▶ INFORMATION PROVIDED:
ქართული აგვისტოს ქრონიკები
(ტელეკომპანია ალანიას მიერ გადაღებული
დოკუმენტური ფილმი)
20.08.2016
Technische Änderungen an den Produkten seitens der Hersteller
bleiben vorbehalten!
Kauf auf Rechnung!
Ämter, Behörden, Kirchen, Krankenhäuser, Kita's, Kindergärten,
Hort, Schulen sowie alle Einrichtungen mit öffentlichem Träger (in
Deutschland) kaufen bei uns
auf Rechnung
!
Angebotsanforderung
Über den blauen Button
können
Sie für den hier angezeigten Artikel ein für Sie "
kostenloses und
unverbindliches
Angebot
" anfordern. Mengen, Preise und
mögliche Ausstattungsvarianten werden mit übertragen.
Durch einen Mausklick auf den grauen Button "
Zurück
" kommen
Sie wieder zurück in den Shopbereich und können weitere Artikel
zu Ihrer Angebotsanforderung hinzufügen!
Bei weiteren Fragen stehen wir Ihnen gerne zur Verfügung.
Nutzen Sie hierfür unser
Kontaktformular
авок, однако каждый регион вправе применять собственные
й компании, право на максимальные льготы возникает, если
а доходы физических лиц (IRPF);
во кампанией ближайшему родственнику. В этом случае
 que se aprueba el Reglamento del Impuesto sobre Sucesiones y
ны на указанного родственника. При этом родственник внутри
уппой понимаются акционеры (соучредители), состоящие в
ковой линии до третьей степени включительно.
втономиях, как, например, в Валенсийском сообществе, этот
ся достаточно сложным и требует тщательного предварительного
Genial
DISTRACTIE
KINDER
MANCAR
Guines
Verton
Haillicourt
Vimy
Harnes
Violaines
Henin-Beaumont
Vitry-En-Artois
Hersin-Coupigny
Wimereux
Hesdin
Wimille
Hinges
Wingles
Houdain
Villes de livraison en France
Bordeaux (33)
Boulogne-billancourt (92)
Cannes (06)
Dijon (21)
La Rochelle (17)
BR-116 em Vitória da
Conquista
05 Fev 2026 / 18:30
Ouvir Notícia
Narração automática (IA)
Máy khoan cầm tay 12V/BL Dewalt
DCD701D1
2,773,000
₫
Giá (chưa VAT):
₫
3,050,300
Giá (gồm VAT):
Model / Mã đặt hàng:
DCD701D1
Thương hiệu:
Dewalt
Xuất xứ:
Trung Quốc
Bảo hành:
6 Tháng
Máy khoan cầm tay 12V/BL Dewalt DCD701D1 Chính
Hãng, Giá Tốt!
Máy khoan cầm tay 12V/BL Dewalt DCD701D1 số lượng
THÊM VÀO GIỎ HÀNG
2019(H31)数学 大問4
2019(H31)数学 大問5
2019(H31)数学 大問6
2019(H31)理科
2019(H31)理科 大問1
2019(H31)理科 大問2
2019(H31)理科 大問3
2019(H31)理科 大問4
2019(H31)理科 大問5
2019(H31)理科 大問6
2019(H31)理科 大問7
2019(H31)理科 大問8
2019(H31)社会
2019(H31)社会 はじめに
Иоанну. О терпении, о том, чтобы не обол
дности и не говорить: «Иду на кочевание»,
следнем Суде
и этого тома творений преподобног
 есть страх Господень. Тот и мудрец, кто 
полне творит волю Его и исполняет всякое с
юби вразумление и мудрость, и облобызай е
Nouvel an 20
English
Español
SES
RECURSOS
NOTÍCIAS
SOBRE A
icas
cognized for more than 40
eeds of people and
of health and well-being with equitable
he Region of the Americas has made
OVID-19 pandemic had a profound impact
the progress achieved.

▶ JOB:
Every line in the records that holds the word "Angebotsanforderung" should be copied into the answer.

▶ WORKED SOLUTION:
Angebotsanforderung
zu Ihrer Angebotsanforderung hinzufügen!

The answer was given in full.